Ce qu'il faut retenir

  • Le collectif de victimes réunit d'anciens élèves des écoles lasalliennes, dont 15 de l'école de Saint-Genès à Bordeaux.
  • Les témoignages recueillis dénoncent des violences physiques et sexuelles, ainsi qu'un climat de terreur au sein de ces établissements entre les années 1960 et 2000.
  • L'école de Saint-Genès est qualifiée de "cluster" de violences par le collectif, mettant en lumière des pratiques institutionnalisées inacceptables.

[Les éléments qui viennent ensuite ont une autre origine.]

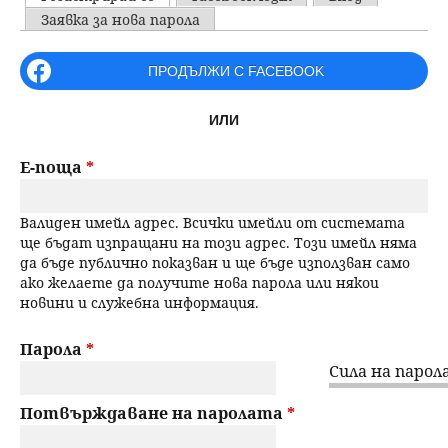
u
P
Заявка за нова парола
н
ъ
r
ПРОДЪЛЖИ С FACEBOOK
ю
р
i
ИЛИ
m
с
a
Е-поща
*
е
r
Валиден имейл адрес. Всички имейли от системата
н
y
ще бъдат изпращани на този адрес. Този имейл няма
да бъде публично показван и ще бъде използван само
t
е
ако желаете да получите нова парола или някои
новини и служебна информация.
a
b
Парола
*
Сила на парола
s
Потвърждаване на паролата
*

Antécédents de violences dans le réseau lasallien

Le collectif, fondé en février, a reçu plus de 200 témoignages, dont 15 provenant de Saint-Genès. Les anciens élèves décrivent des situations d'humiliations, de violences physiques et de violences sexuelles perpétrées par des membres du corps enseignant et des laïcs. Ces actes étaient commis dans un contexte de peur et de domination au sein des établissements lasalliens.

Des révélations accablantes

Les témoignages mettent en lumière un passé trouble au sein de ces écoles catholiques, gérées par la congrégation des Frères des écoles chrétiennes. Les pratiques dénoncées vont de la violence physique à des actes criminels graves, laissant les victimes traumatisées des décennies après les faits.

Et maintenant ?

Face à ces révélations, il est crucial d'assurer que la lumière soit faite sur ces agissements et que les victimes puissent être entendues et soutenues. Des actions concrètes doivent être prises pour garantir la sécurité et l'intégrité des élèves au sein de ces établissements.